25. Long Service Leave

25.1  Employees are entitled to two weeks long service leave after each 10 years of continuous service as a salaried medical or dental practitioner in New Zealand (or with an overseas health organisation approved by the New Zealand government as part of a foreign policy programme).

25.2  Long service leave is to be taken in one continuous spell within five years of qualifying, except where an employee had an entitlement to long service leave under a previous employment agreement.

25.3  The employer will approve an equivalent cash payment to the surviving spouse (or estate) of a deceased employee who otherwise would have been eligible for this leave.
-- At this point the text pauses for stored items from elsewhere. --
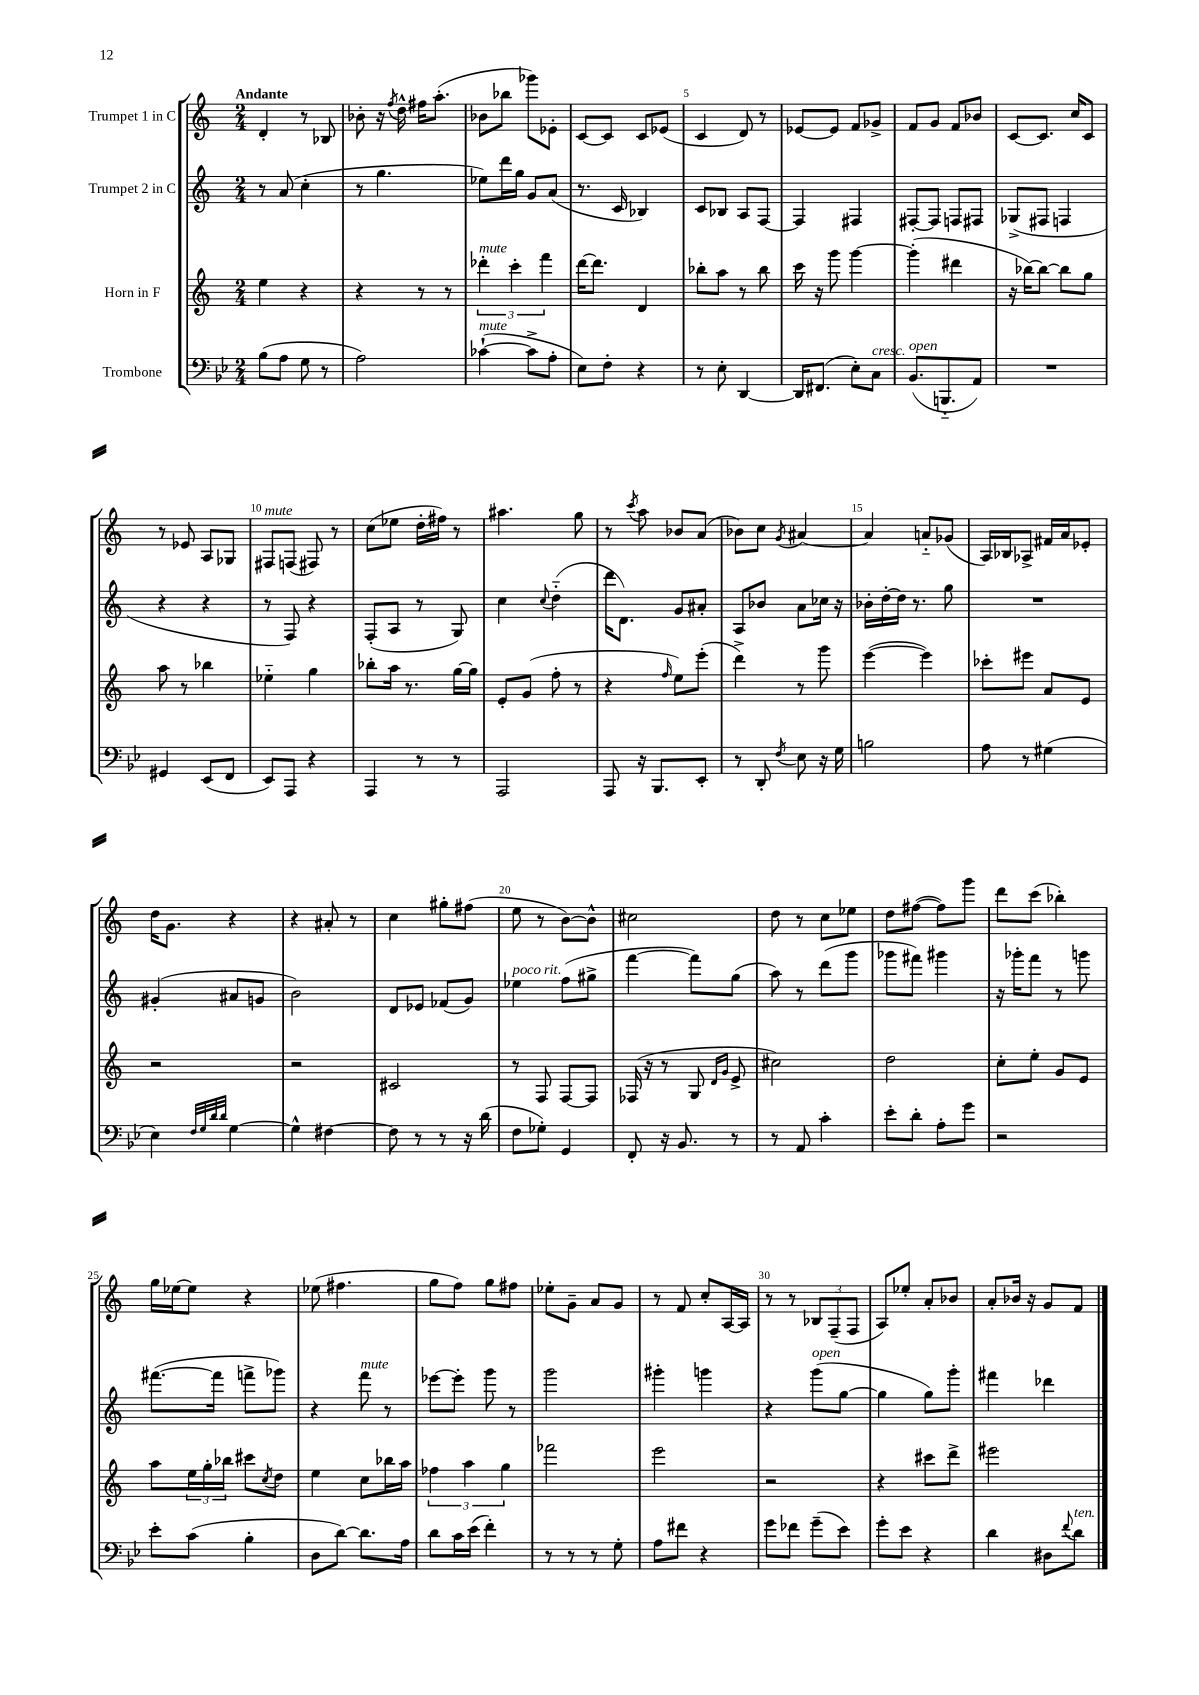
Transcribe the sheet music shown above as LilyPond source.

<<
\new StaffGroup <<
\new Staff = "s0" \with { instrumentName = "Trumpet 1 in C" } {
    \clef treble \key c \major \numericTimeSignature \time 2/4 \tempo "Andante"
    d'4-. r8 bes8 |
    bes'8-. r16 \acciaccatura { f''8 } d''16-^ fis''16 a''8.-.( |
    bes'8 bes''8 ges'''8) ees'8-. |
    c'8~ c'8 c'8 ees'8( |
    c'4 d'8) r8 |
    ees'8~ ees'8 f'8 ges'8-> |
    f'8 g'8 f'8 bes'8 |
    c'8~ c'8. c''16 c'8 |
    r8 ees'8 a8 ges8 |
    fis8^\markup { \italic "mute" } f8( fis8) r8 |
    c''8( ees''8 d''16-. fis''16) r8 |
    ais''4. g''8 |
    r8 \acciaccatura { c'''8 } a''8 bes'8 a'8( |
    bes'8) c''8 \acciaccatura { g'8 } ais'4~ |
    ais'4 a'8-_ ges'8( |
    a16) bes16 aes8-> fis'16 a'16 ees'8-. |
    d''16 g'8. r4 |
    r4 ais'8-. r8 |
    c''4 gis''8-. fis''8( |
    e''8 r8 b'8~) b'8-^ |
    cis''2 |
    d''8 r8 c''8 ees''8 |
    d''8 fis''8~( fis''8) g'''8 |
    d'''8 c'''8( bes''4-.) |
    g''16 ees''16~ ees''8 r4 |
    ees''8( fis''4. |
    g''8 f''8) g''8 fis''8 |
    ees''8-. g'8-- a'8 g'8 |
    r8 f'8 c''8-. a16~ a16 |
    r8 r8 \tuplet 3/2 { bes8 f8--( f8 } |
    a8) ees''8-. a'8-. bes'8 |
    a'8-. bes'16 r16 g'8 f'8 \bar "|." |
}
\new Staff = "s1" \with { instrumentName = "Trumpet 2 in C" } {
    \clef treble \key c \major \numericTimeSignature \time 2/4
    r8 a'8( c''4-. |
    r8 g''4. |
    ees''8) d'''16 g''16 g'8 a'8( |
    r8. c'16 bes4) |
    c'8 bes8 a8 f8~ |
    f4 fis4 |
    fis8~-. fis8 f8 fis8 |
    ges8->( fis8 f4 |
    r4 r4 |
    r8 f8) r4 |
    f8-.( a8 r8 g8) |
    c''4 \appoggiatura { c''8 } d''4-_( |
    d'''16 d'8.) g'8 ais'8-. |
    a8 bes'8 a'8 ces''16 r16 |
    bes'16-. d''16~-. d''16 r8. g''8 |
    R2 |
    gis'4-.( ais'8 g'8 |
    b'2) |
    d'8 ees'8 fes'8( g'8) |
    ees''4^\markup { \italic "poco rit." } f''8( gis''8-> |
    f'''4~ f'''8) g''8( |
    a''8) r8 d'''8( g'''8 |
    ges'''8 fis'''8) gis'''4 |
    r16 ges'''16-. f'''8 r8 g'''8 |
    fis'''8.~( fis'''16 f'''8-> ges'''8) |
    r4 f'''8^\markup { \italic "mute" } r8 |
    ees'''8~ ees'''8-. g'''8 r8 |
    g'''2 |
    gis'''4-. g'''4 |
    r4 g'''8^\markup { \italic "open" }( g''8~ |
    g''4 g''8) g'''8-. |
    fis'''4 des'''4 \bar "|." |
}
\new Staff = "s2" \with { instrumentName = "Horn in F" } {
    \clef treble \key c \major \numericTimeSignature \time 2/4
    e''4 r4 |
    r4 r8 r8 |
    \tuplet 3/2 { des'''4-.^\markup { \italic "mute" } c'''4-. f'''4 } |
    d'''16~ d'''8. d'4 |
    bes''8-. a''8 r8 bes''8 |
    c'''16 r16 g'''8 g'''4~ |
    g'''4-.( dis'''4 |
    r16 bes''16~) bes''8~ bes''8 g''8 |
    a''8 r8 bes''4 |
    ees''4-_ g''4 |
    bes''8-. a''16 r8. g''16~ g''16 |
    e'8-. g'8( f''8-. r8 |
    r4 \grace { f''16 } e''8) e'''8-.( |
    d'''4->) r8 g'''8 |
    e'''4~( e'''4) |
    ces'''8-. eis'''8 a'8 e'8 |
    r2 |
    r2 |
    cis'2 |
    r8 f8 f8~ f8 |
    fes16( r16 r8 g8 \grace { d'16 g'16 } e'8-> |
    cis''2) |
    d''2 |
    c''8-. e''8-. g'8 e'8 |
    a''8 \tuplet 3/2 { e''16 g''16-. bes''16 } cis'''8 \acciaccatura { c''8 } d''8 |
    e''4 c''8 bes''16 a''16 |
    \tuplet 3/2 { fes''4 a''4 g''4 } |
    fes'''2 |
    e'''2 |
    r2 |
    r4 cis'''8 d'''8-> |
    eis'''2 \bar "|." |
}
\new Staff = "s3" \with { instrumentName = "Trombone" } {
    \clef bass \key bes \major \numericTimeSignature \time 2/4
    bes8( a8 g8 r8 |
    a2) |
    ces'4~-!^\markup { \italic "mute" }( ces'8-> a8-. |
    ees8) f8-. r4 |
    r8 ees8-. d,4~ |
    d,16 fis,8.( ees8-.) c8^\markup { \italic "cresc." } |
    bes,8.^\markup { \italic "open" }( b,,8.-_ a,8) |
    R2 |
    gis,4 ees,8( f,8 |
    ees,8) a,,8 r4 |
    a,,4 r8 r8 |
    a,,2 |
    a,,8 r16 bes,,8. ees,8-. |
    r8 d,8-. \acciaccatura { f8 } ees8 r16 g16 |
    b2 |
    a8 r8 gis4( |
    ees4) \grace { f32 g32 d'32 d'32 } g4~ |
    g4-^ fis4~ |
    fis8 r8 r8 r16 d'16( |
    f8 ges8-.) g,4 |
    f,8-. r16 bes,8. r8 |
    r8 a,8 c'4-. |
    ees'8-. d'8-. a8-. g'8 |
    r2 |
    ees'8-. c'8( bes4-. |
    d8 d'8~) d'8. a16 |
    d'8 c'16 ees'16( f'4-.) |
    r8 r8 r8 g8-. |
    a8 fis'8 r4 |
    g'8 fes'8 g'8--( ees'8) |
    g'8-. ees'8 r4 |
    d'4 dis8 \appoggiatura { f'8 } d'8^\markup { \italic "ten." } \bar "|." |
}
>>
>>
\layout { \context { \Score \override BarNumber.break-visibility = ##(#f #t #t) barNumberVisibility = #(every-nth-bar-number-visible 5) } }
25.4  Where continuous service is interrupted by a period of post-graduate medical training overseas and where the employee has subsequently returned to employment in New Zealand, then such service will be regarded as continuous for the purposes of long service leave.

25.5  Employees who are eligible for long service leave at the date of retirement or resignation are entitled to the equivalent (e.g. one or two weeks) salary in lieu of leave.

25.6  The following transitional provisions apply:

(a)  The employer shall continue to recognise long service leave entitlements for those employees who, as at 30 June 2017, still have entitlements under Schedule 3 of the Collective Agreement that expired on 30 June 2016 (the Schedule).

(b)  For these employees, clause 25.1 above takes effect the day after those employees become eligible for their last leave entitlement under the Schedule (with the first leave entitlement under clause 25.1 being 10 years from that date).

(c)  Employees who commence employment at a former DHB that had a current entitlement to long service leave at 30 June 2017, shall be entitled to leave as per clause 25.1, and will have their previous service recognised per clause 25.1 above.

(d)  For employees who, as at 30 June 2017, had no entitlement to long service leave under the Schedule, service under clause 25.1 above will be recognised from 3 July 2017.